• Task prompt:
From the data below, set down exactly the lines between the one holding "355 295 206" and the one holding "482 823 498.0", inclusive, and no others.

• Excerpted records:

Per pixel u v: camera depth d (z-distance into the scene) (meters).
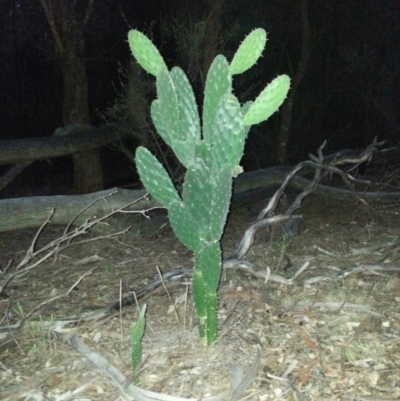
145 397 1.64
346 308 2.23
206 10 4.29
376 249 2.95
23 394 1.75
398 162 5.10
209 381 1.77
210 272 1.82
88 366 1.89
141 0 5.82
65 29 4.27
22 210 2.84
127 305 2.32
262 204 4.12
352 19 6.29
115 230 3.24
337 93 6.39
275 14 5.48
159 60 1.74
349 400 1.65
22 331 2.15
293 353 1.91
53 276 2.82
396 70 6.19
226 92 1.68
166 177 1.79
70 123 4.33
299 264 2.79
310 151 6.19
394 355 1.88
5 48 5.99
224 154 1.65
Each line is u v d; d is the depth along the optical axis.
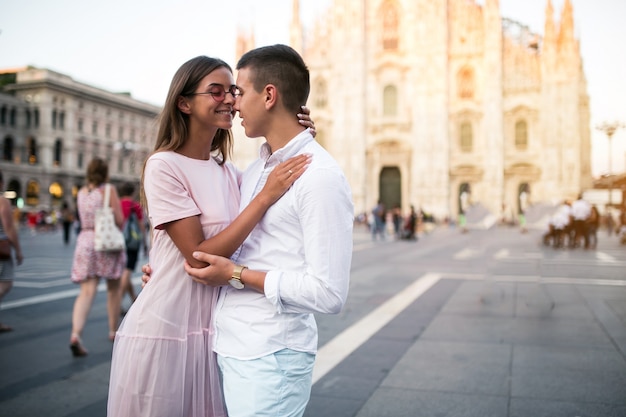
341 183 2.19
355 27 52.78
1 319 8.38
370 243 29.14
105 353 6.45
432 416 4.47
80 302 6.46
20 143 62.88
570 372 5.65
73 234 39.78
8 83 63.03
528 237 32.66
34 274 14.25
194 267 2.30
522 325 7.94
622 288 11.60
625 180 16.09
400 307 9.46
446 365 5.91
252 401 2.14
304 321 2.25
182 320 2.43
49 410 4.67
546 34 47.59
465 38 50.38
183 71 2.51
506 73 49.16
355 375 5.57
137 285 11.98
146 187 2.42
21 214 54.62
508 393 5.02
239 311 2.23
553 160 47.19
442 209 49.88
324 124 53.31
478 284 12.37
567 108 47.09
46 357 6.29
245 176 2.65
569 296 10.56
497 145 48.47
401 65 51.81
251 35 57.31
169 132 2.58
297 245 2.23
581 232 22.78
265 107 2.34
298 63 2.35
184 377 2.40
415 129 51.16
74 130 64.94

==

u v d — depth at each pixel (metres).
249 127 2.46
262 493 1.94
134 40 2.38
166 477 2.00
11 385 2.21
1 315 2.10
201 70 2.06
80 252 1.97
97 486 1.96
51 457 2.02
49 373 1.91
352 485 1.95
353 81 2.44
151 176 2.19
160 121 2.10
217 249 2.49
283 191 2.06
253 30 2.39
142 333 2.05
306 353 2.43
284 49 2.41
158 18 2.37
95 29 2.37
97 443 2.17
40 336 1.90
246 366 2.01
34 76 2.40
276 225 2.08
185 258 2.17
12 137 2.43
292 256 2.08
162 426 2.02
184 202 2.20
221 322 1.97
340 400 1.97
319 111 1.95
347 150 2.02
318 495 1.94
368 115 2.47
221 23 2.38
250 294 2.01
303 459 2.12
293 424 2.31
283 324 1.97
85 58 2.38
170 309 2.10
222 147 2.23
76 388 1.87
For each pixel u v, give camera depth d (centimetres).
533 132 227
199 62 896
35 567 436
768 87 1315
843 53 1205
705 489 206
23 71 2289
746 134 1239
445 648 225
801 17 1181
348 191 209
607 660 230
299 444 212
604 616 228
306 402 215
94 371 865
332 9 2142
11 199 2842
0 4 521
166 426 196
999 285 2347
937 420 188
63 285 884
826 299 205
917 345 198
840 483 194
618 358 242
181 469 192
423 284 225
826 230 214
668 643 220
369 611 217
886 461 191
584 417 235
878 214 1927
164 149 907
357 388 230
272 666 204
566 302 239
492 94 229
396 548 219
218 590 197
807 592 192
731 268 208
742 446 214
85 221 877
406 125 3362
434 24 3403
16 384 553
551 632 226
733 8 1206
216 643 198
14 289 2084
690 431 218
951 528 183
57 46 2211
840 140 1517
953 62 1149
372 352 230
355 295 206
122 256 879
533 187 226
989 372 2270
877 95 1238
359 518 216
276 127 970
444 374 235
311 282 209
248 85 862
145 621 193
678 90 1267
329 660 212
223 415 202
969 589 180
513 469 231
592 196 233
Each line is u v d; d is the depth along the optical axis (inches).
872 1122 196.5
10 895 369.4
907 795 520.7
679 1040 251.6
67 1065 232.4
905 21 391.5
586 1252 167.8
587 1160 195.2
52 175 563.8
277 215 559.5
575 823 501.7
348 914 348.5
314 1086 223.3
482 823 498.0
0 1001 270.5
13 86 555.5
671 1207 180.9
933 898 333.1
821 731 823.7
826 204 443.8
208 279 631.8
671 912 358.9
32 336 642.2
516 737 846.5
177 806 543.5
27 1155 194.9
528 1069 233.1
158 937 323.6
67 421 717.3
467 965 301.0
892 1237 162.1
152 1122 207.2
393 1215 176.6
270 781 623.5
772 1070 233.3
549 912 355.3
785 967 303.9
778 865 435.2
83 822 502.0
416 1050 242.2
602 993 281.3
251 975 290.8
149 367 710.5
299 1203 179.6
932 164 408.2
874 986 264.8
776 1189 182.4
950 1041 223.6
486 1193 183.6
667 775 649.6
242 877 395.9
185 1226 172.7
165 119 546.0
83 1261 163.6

--

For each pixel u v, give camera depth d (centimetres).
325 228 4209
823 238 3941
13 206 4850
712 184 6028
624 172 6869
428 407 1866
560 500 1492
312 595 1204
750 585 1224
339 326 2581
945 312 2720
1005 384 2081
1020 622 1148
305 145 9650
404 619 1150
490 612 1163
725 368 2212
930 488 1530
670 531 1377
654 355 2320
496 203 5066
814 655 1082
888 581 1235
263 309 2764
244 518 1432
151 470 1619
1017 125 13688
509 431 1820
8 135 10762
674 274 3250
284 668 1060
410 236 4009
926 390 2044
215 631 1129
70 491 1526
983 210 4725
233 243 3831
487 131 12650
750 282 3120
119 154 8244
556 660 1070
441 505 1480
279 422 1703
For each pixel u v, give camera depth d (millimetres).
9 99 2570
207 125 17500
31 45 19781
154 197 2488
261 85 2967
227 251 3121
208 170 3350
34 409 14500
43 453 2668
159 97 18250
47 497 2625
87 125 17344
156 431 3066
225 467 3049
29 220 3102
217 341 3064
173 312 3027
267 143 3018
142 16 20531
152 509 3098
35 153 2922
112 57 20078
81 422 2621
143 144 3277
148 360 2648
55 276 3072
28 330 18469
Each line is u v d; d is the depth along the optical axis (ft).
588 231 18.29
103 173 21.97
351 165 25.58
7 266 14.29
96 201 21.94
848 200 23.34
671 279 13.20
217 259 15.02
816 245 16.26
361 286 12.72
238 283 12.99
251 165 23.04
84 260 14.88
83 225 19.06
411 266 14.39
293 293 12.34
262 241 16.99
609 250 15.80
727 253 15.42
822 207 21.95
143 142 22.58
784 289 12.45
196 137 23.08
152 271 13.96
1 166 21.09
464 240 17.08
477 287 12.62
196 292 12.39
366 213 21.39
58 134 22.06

• Answer box:
355 295 206
122 256 879
533 187 226
989 372 2270
877 95 1238
359 518 216
276 127 970
444 374 235
311 282 209
248 85 862
145 621 193
678 90 1267
329 660 212
223 415 202
969 589 180
513 469 231
592 196 233
Each line is u v d; d is the depth along the optical axis (inches).
872 1122 196.5
10 895 369.4
907 795 520.7
679 1040 251.6
67 1065 232.4
905 21 391.5
586 1252 167.8
587 1160 195.2
52 175 563.8
277 215 559.5
575 823 501.7
348 914 348.5
314 1086 223.3
482 823 498.0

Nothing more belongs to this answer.